The Information System that is used in gLite 3.1 inherits its main concepts from the Globus Monitoring and Discovery Service (MDS). However, the GRIS and GIIS in MDS has been replaced by the Berkeley Database Information Index (BDII) which is essentially an OpenLDAP server that is updated by an external process.

=== Workload management ===
The purpose of the Workload Management System (WMS) is to accept user jobs, to assign them to the most appropriate Computing Element, to record their status and retrieve their output. The Resource Broker (RB) is the machine where the WMS services run.

Jobs to be submitted are described using the Job Description Language (JDL), which specifies, for example, which executable to run and its parameters, files to be moved to and from the Worker Node on which the job is run, input Grid files needed, and any requirements on the CE and the Worker Node.

The choice of CE to which the job is sent is made in a process called match-making, which first selects, among all available CEs, those which fulfill the requirements expressed by the user and which are close to specified input Grid files. It then chooses the CE with the highest rank, a quantity derived from the CE status information which expresses the goodness of a CE (typically a function of the numbers of running and queued jobs).

The RB locates the Grid input files specified in the job description using a service called the Data Location Interface (DLI), which provides a generic interface to a file catalogue. In this way, the Resource Broker can talk to file catalogs other than LFC (provided that they have a DLI interface).

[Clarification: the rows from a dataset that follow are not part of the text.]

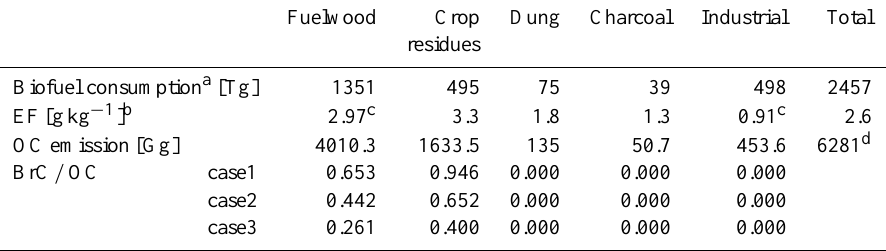
Table 2. Global biofuel consumption estimates, EFs of OC, and OC biofuel emission estimates for each biofuel category. Base year is 2000. Fuelwood Crop Dung Charcoal Industrial Total residues Biofuel consumption a [Tg] 1351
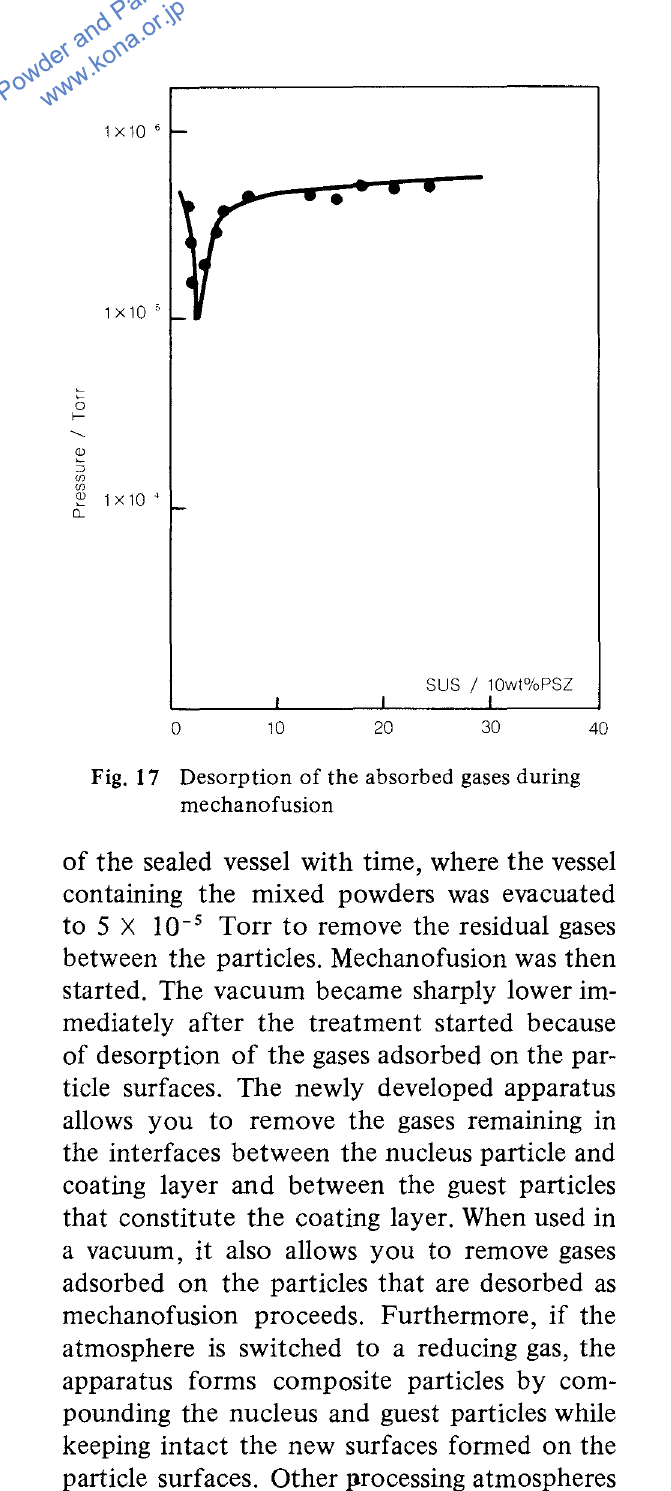
Fig. 18 Morphologies of composite particles not water cooled in an Ar atmosphere versus those that have been water-cooled under a vacuum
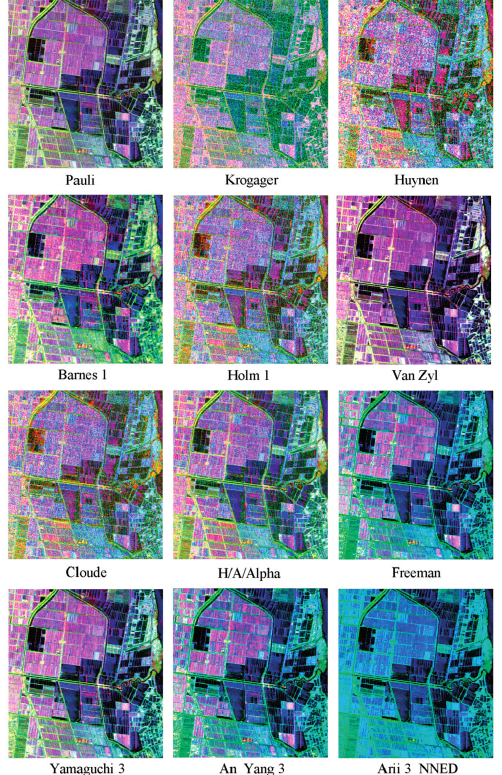
Figure 3. RGB composition images of different polarimetric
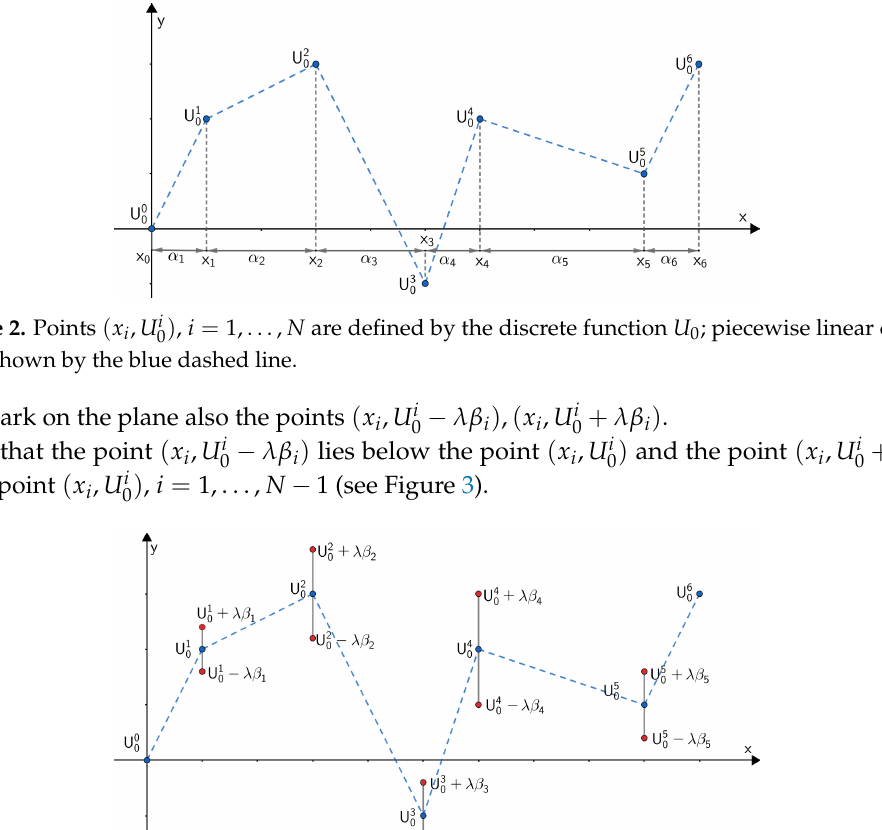
Figure 3. Curve C 0 (blue dashed line) and vertical λβ i neighborhoods of the vertices ( x i , U i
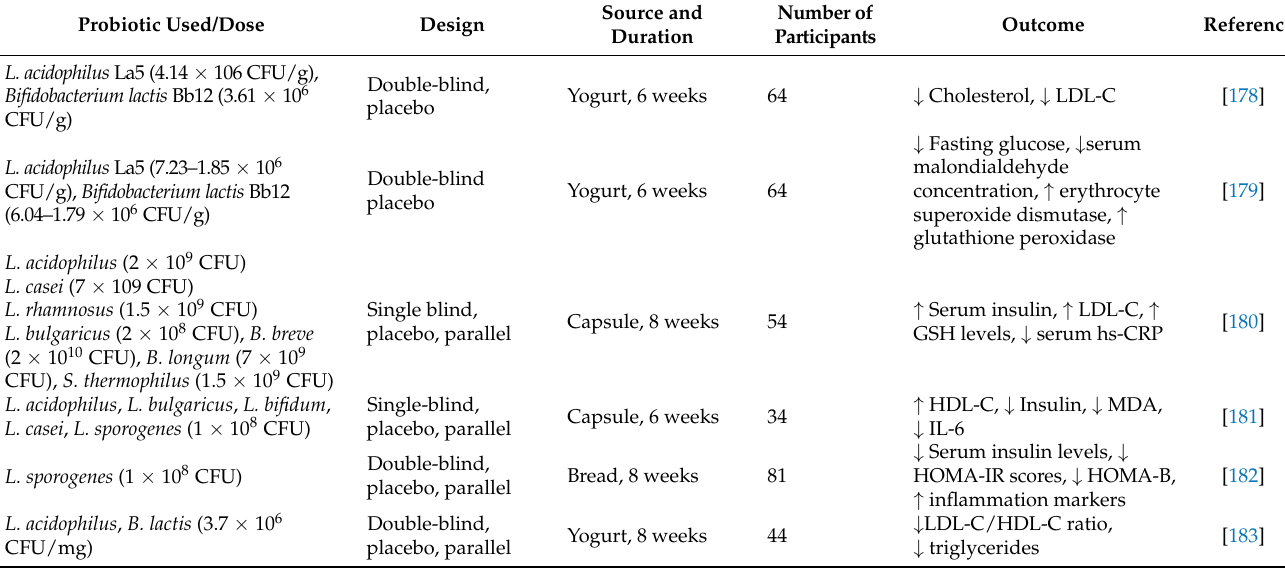
Table 3. The role of various probiotics and their metabolic outcomes related to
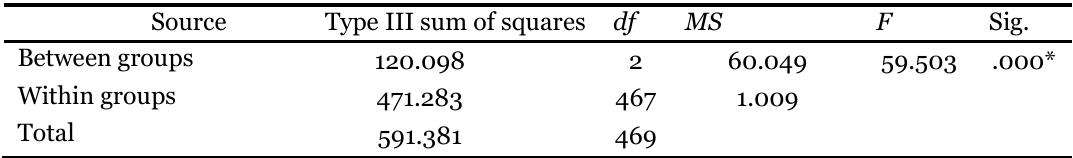
One-Way ANOVA Results of Parents’ Perceptions Toward the Distance Learning Process According to School Type Variable Source Within groups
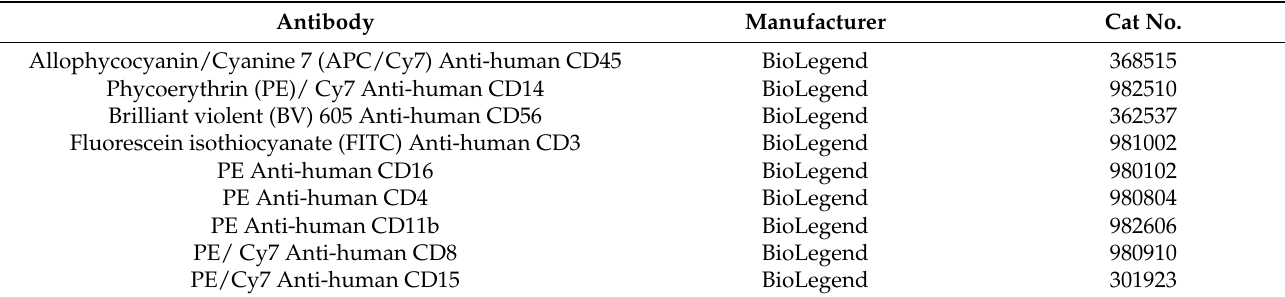
Table 2. Antibodies for Flow Cytometry.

The most recent implementation of the WMS from EGEE allows not only the submission of single jobs, but also collections of jobs (possibly with dependencies between them) in a much more efficient way then the old LCG-2 WMS, and has many other new options.

Finally, the Logging and Bookkeeping service (LB) tracks jobs managed by the WMS. It collects events from many WMS components and records the status and history of the job.